The Association for the Study of Higher Education, which sponsors this journal, is a unique organization with a special role in the complex web of American higher education. It speaks for the higher education research community and for those involved in the academic training of professionals in the field. Its core members are in these two overlapping communities, which constitute two of the central constituencies in the higher education community. Researchers work not only in universities but also in policy departments of universities and in state and federal government agencies. The higher education professoriate trains a significant proportion of mid-level management in colleges and universities; and graduates of higher education programs can increasingly be found in top leadership positions in academic [End Page 1] institutions, as well as in governmental agencies that deal with higher education.
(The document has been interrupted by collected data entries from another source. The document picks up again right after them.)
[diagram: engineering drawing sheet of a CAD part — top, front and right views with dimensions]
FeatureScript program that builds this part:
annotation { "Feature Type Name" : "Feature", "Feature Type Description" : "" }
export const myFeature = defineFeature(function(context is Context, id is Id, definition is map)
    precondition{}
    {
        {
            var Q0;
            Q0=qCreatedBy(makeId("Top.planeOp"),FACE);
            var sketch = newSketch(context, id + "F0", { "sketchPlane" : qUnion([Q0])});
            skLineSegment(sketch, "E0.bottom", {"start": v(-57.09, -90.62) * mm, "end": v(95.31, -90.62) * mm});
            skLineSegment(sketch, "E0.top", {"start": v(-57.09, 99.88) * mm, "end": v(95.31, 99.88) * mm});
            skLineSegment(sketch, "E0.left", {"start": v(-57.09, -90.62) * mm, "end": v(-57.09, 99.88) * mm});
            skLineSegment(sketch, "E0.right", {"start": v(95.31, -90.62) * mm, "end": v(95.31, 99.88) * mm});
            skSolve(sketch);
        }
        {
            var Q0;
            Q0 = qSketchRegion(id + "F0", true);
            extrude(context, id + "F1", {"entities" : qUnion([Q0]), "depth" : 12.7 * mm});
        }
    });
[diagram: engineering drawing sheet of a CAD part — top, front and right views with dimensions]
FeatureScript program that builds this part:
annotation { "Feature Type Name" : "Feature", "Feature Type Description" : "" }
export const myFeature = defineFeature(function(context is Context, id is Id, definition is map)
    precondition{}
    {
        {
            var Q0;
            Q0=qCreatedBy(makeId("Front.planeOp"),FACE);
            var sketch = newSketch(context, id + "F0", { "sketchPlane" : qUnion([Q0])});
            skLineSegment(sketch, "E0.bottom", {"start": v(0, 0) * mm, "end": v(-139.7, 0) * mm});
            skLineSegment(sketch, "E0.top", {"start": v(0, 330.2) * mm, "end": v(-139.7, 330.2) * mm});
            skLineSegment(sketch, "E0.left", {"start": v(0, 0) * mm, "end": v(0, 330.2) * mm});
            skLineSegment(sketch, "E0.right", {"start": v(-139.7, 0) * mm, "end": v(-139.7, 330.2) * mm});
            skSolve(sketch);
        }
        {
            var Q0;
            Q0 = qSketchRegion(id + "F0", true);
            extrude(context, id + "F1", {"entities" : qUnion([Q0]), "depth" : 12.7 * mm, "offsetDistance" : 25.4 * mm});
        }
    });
The field of higher education has achieved a significant level of professional standing and intellectual rigor. Those holding advanced degrees in the field are accepted at all levels of the administrative hierarchy in academic institutions. Graduate-level training in higher education is increasingly seen as useful preparation for administrative careers in academe. Just as impressive, policy organizations and agencies in government and the private sector see training in the field as highly relevant. This achievement is especially noteworthy when one considers that, although the field of higher education studies can trace its history back to the early 20th century, it has grown significantly only since the 1960s. Indeed, the history of the Association for the Study of Higher Education and of this journal reflects the development of the field.


There is an interesting bifurcation in the field. While training in higher education is seen as relevant preparation for professional work in administration, policy, and research, much of the potential influence of the higher education research community has yet to be realized. While we have no hard data, it seems unlikely that much direct use is made by policymakers in academic institutions or in government of much of the research produced by scholars of higher education. There are, of course, exceptions to this generalization; but overall, the impact of research on policy seems to be limited. This comment probably sums the case for most other fields from health care to international commerce. The “disconnect” between policy and research may be especially strong where the topic being researched has become politicized. This situation is certainly the case for higher education, where debates about tuition costs, affirmative action, and other policy issues are played out on the pages of daily newspapers and in the halls of government.

The pages of this journal may yield some insights regarding both the strengths and the weaknesses of higher education research. While the quality of most of the research reported over the years in The Review is high, much of the research consists of limited case studies on topics that presidents or policymakers facing more pressing issues often consider to be of peripheral relevance. At the same time, even though many of the articles published in this journal do speak to important issues in higher education, they do not receive much attention beyond the community of higher education scholars. Here, the canons of traditional scholarship to which a research journal like The Review subscribes may limit the direct impact of [End Page 2] research. Other publications, such as Change, reach a wider audience, in part because of how articles are written. The dilemmas of communicating research are not easily solved.